His first USDA tour may have informed his second because, beginning in 1994, USDA began to implement its last major overhaul. (Old-timers may remember it as when “ASCS became FSA.”) When that redo was nearly complete, Mitchell says, two USDA programs still lacked homes: the Federal Grain Inspection Service and the Packers and Stockyards Administration.
“So USDA threw them together at the last minute to create GIPSA,” he says. But “they were misfits from the start because each operates under its own Act to do different work by different staffs.”
After overseeing the disparate parts for more than four years, Mitchell has no problem with Secretary of Agriculture Sonny Perdue’s plan to place GIPSA under the Agricultural Marketing Service umbrella to, as Perdue explained last September, “provide a unified USDA presence focused not on programs, but on customers and the services they are provided.”
That’s a good idea, says Mitchell from Austin, TX, where he is the coordinator for commodity programs at the Texas Department of Agriculture. “If you can provide a more sound platform for [GIPSA’s] two efforts that helps both farmers and agriculture, that’s good government and everybody comes out ahead.”
Several farm groups, however, aren’t as hopeful about Perdue’s GIPSA move. Roger Johnson, president of the National Farmers Union, issued a press release Nov. 30 to condemn the change. It noted that Perdue was making a “big step in the wrong direction” especially now “when just a handful of companies control all the markets that supply and buy from family farmers and ranchers.”
Worse, Johnson added, the move “comes on top of USDA’s decision to withdraw the Farmer Fair Practices Rules…”

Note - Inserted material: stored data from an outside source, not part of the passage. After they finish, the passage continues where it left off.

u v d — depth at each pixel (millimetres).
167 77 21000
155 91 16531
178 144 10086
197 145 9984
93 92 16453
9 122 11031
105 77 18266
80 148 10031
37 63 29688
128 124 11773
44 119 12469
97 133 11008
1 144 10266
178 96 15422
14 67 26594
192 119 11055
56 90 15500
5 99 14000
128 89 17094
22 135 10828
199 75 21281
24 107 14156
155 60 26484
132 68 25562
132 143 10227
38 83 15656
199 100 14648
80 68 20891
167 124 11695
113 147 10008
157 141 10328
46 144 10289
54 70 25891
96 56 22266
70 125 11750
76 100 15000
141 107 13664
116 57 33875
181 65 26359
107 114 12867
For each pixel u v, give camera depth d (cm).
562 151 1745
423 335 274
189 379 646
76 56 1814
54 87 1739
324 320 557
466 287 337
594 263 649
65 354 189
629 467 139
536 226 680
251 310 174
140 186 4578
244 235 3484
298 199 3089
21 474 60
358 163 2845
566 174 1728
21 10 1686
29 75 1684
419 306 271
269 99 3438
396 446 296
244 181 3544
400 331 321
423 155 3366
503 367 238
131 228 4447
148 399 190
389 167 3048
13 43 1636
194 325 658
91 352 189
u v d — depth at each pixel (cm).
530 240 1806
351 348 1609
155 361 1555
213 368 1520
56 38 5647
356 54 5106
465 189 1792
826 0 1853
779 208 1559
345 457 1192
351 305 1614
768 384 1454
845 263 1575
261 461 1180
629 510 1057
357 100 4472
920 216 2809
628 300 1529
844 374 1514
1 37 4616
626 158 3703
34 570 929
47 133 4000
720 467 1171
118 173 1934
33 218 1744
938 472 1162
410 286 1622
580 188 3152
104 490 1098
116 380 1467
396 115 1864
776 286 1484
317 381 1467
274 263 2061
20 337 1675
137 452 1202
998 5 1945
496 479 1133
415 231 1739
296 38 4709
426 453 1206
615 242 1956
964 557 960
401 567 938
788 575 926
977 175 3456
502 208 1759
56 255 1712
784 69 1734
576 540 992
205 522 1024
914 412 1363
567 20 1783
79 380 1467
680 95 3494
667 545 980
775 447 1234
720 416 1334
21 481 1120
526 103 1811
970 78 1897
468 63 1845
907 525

The Farmers Union boss is right on both counts; the GIPSA move became a done deal on Nov. 29 when USDA issued the “final rule” on it. And, yes, the Farmer Fair Practices Rules—known for years as the GIPSA Rule—is a goner, too.
The GIPSA rule, however, has been a goner for a while; it was effectively dead the instant the Trump Administration was sworn in. Perdue just ordered the bureaucratic moves to officially kill it.
And with it, Mitchell says, went an important tool for farmers and ranchers to challenge Big Ag’s power in today’s heavily concentrated and integrated markets. “The GIPSA Rule was a way for an individual farmer or a group of farmers to be afforded protection against damages caused by anticompetitive behavior,” he explains.
What it wasn’t, though, was an antitrust rule that gave GIPSA power to take action against ag players. “Antitrust is what the Justice Department does; GIPSA does anti-competition,” explains its former administrator.
Anti-competition might “be small potatoes” next to antitrust, relates Mitchell, “but with enough potatoes, you can still make a lot of fries.”
Hopefully, that’s what the repositioned GIPSA will be able to do better than when it was a standalone organization, suggests Mitchell.
“The GIPSA Rule is dead but GIPSA and its mission are still very much alive,” he adds.